対照的に、数年にわたる調査を経て2024年10月にようやく発表されたオープンソース・イニシアチブの定義は、より具体的です。ユーザーは、いかなる目的であっても、許可を求めることなくシステムを使用でき、その仕組みを理解し、変更を加え、変更の有無にかかわらず他の人と共有できなければなりません。

参照:OpenAIは「今後数ヶ月以内に」公開されるオープンモデルに関するフィードバックを求めている

これらの記述はすべて、モデルのソースコード、パラメータと重み、そしてトレーニングデータに関する詳細情報に適用されなければなりません。これは、トレーニングデータ自体を公開する必要があるという意味ではなく、「熟練した者が実質的に同等のシステムを構築できる」だけの十分な情報を提供しなければならないという意味です。

オープンソース・イニシアチブ(OSI)は2023年、Llama 2は特定のユーザーに対して商業的な制限を課し、モデルの使用方法も制限しているため、Metaが反対を唱えているにもかかわらず、「オープンソース」の範疇から外れると述べました。2月にLlama 3をリリースした際にこの点を再確認し、これらのモデルには欧州連合(EU)のユーザーからのアクセスを拒否するなど、さらに多くの制限が課されていると述べました。

テクノロジーコンサルタント会社ThoughtworksのCTO、スコット・ショー氏は2024年6月にTechRepublicに対し、MetaのLlama 3のユーザーはソースコードを調べることができず、無制限の再配布ができず、特定の用途にはライセンス料を支払わなければならないと語り、これはオープンソース・イニシアチブの定義に反していると述べた。
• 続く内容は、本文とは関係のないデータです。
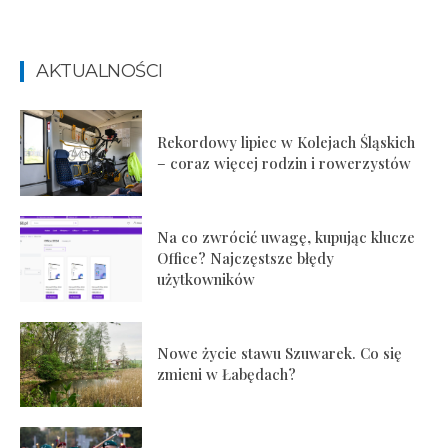
AKTUALNOŚCI
Rekordowy lipiec w Kolejach Śląskich
– coraz więcej rodzin i rowerzystów
Na co zwrócić uwagę, kupując klucze
Office? Najczęstsze błędy
użytkowników
Nowe życie stawu Szuwarek. Co się
zmieni w Łabędach?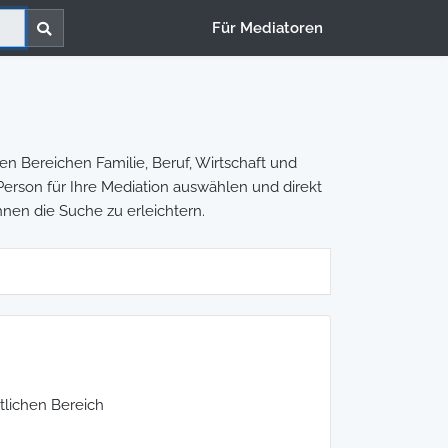
Für Mediatoren
n Bereichen Familie, Beruf, Wirtschaft und
e Person für Ihre Mediation auswählen und direkt
hnen die Suche zu erleichtern.
tlichen Bereich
Llama 4でも問題は残っています。Metaでは、月間アクティブユーザー数が7億人を超える商業団体がモデルを使用する前に明示的な許可を求めることができるようになったからです。

「Metaに聞けば、彼らはそれをオープンに利用可能なモデルと呼ぶでしょう」とShaw氏は2024年にTechRepublicに語った。「それは正直な話ですが、オープンソースという言葉はこうしたものに対して非常に曖昧に適用されています。オープンに利用可能、あるいは無料であることが必ずしもオープンソースを意味するわけではないことを人々が理解することが重要だと思います。この点が見落とされがちで、人々は特定のモデルがどの程度オープンであるかを完全に理解していないのです。」